Clinically, in cases like this (ie, when we are asked to interpret a tracing on a patient that we know nothing about) — We either go to the chart or directly call the clinician provider to find out about the history. We do all in our power to try to obtain a prior ECG for comparison to see whether ST-T wave changes are new or old. This point cannot be overemphasized. IF the history in this case was progressively increasing chest discomfort of recent onset — then the diffuse ST-T wave changes we see in association with ST elevation in lead aVR might clearly indicate severe coronary disease with need for timely cardiac catheterization! We suspect changes seen in this tracing are less likely to be acute — but we cannot be certain of this without more information.
Finally — Note that the sagging ST segments in this tracing are not only seen in lateral leads, but also in inferior leads. In patients with a relatively vertical axis (as seen here) and marked increased inferior lead R wave amplitude — ST-T wave changes of LV “strain” may also be seen in inferior leads. So it is not the ST sagging per se in the inferior leads that heightens our attention to possible new ischemia on this tracing — but rather diffuseness of the ST depression + ST segment coving + J-point ST depression + ST elevation in lead aVR.
BOTTOM LINE: This ECG shows sinus rhythm, definite LVH with ST-T wave changes consistent with “strain” and/or ischemia.
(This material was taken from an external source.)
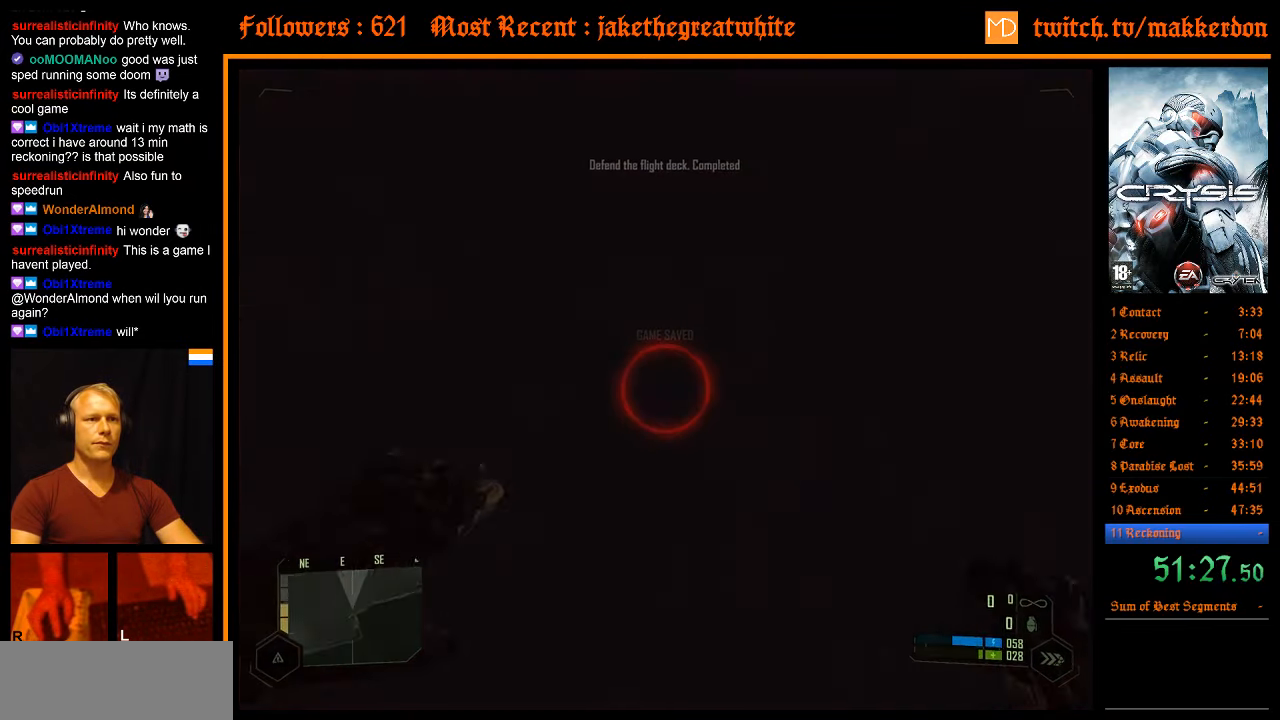
{"keys": ["shift", "w"], "mouse": [], "events": [[84, "a", "down"], [284, "a", "up"]]}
My overall “sense” is that nothing acute is going on with the patient — but some additional history (and ideally a prior tracing for comparison) is needed before we can be comfortable with that conclusion.
For those wanting more on the ECG diagnosis of Chamber Enlargement — Please see my ECG Blog #73 (on LVH) and ECG Blog #75 (on LAA/RAA).
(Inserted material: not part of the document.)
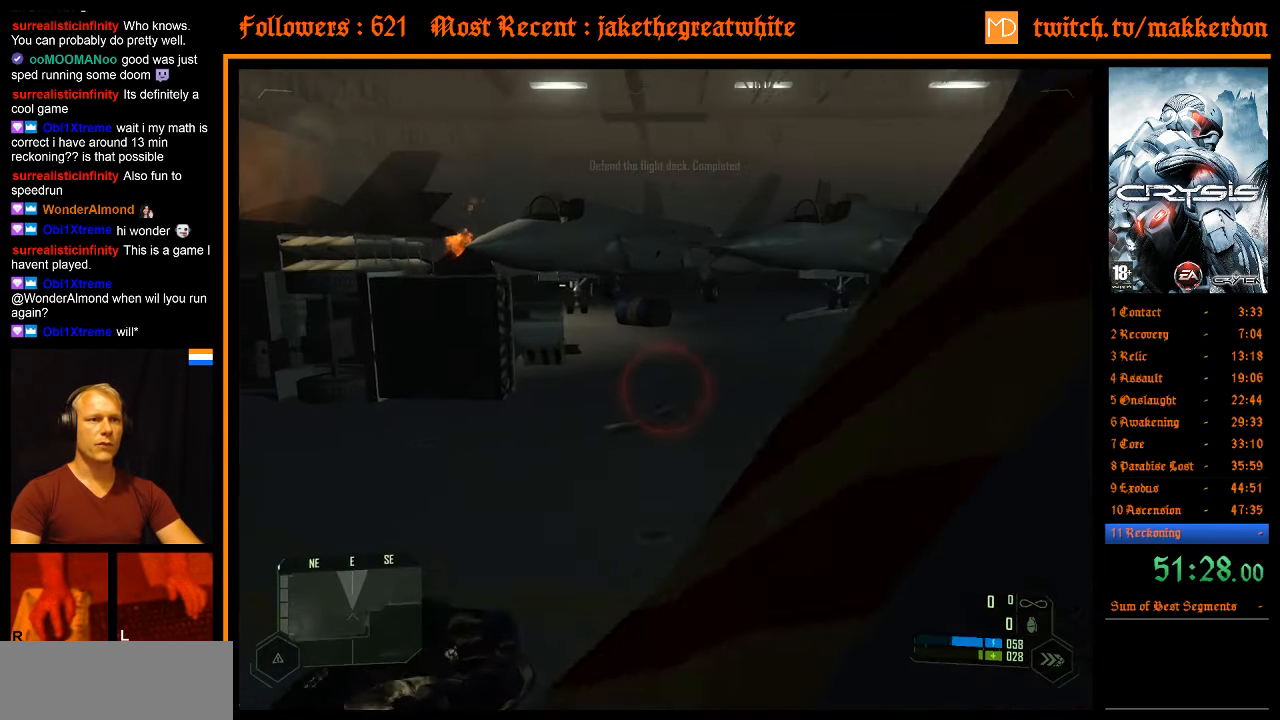
{"keys": ["shift", "w"], "mouse": [], "events": []}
P.S. A number of readers have asked if there are delta waves (or intermittent delta waves) present on this tracing. My answer is NO. Although admittedly, the PR interval is relatively short — and it looks like there may be some initial slurring of the QRS in a few leads (most notably in lead II) — this is not nearly consistent enough to qualify as a “delta wave”. I measure the PR interval at 0.13 second — which IS within the lower limit for normal AV nodal pathway conduction. What happens in some patients with marked LVH — is that the initial normal lateral septal q waves are lost. Note complete absence of q waves in leads I,V4,V5,V6 — with the only Q wave being the very wide (probably prior infarction) Q wave seen in lead aVL. It is not uncommon in older individuals with significant underlying structural heart disease — to develop some small amount of slurring in the initial portion of the QRS that is not associated with any AP (Accessory Pathway) — and that is what I believe is happening here.
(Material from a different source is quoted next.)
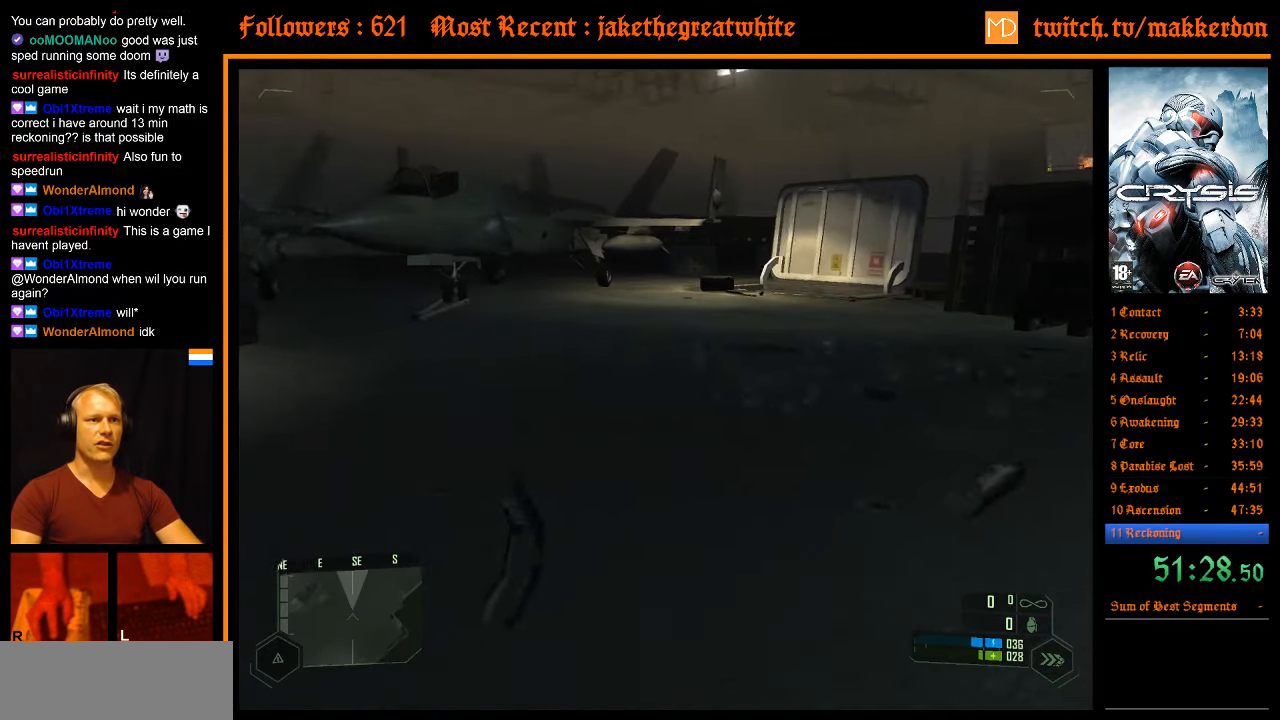
{"keys": ["shift", "w"], "mouse": [], "events": []}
Ken Grauer, MD www.kg-ekgpress.com [email protected]
Q in aVL
A pretty exhaustive analysis from Ken, including the important message that, contrary to popular opinion, LVH is usually not associated with a left axis deviation. I disagree with him on one point, although it may be a matter more of emphasis than substance. I don’t think that a big Q wave in aVL is in any way suggestive of previous lateral MI when there are no other supporting features. In a ‘vertically positioned’ heart a big Q in aVL can be an entirely normal feature, just as a Q in aVR usually is. If there is also a big Q in lead I, then the significance is completely different.